◆ EXERCISE DIRECTIONS: Reproduce the records that follow exactly; any picture among them stays out.

◆ INPUT RECORDS:

____________

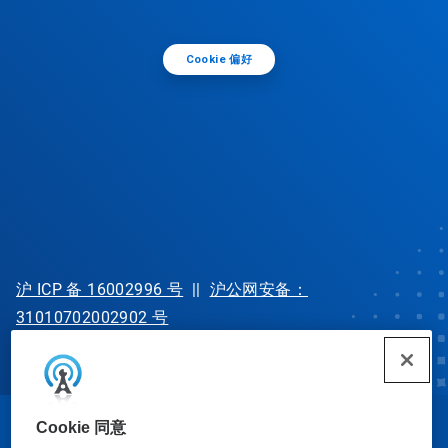
Cookie 偏好
沪 ICP 备 16002996 号
||
沪公网安备：
31010702002902 号
Cookie 同意
© Ecolab Inc. 2025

____________

◆ SOLVED EXERCISE:
Cookie 偏好
沪 ICP 备 16002996 号
||
沪公网安备：
31010702002902 号
Cookie 同意
© Ecolab Inc. 2025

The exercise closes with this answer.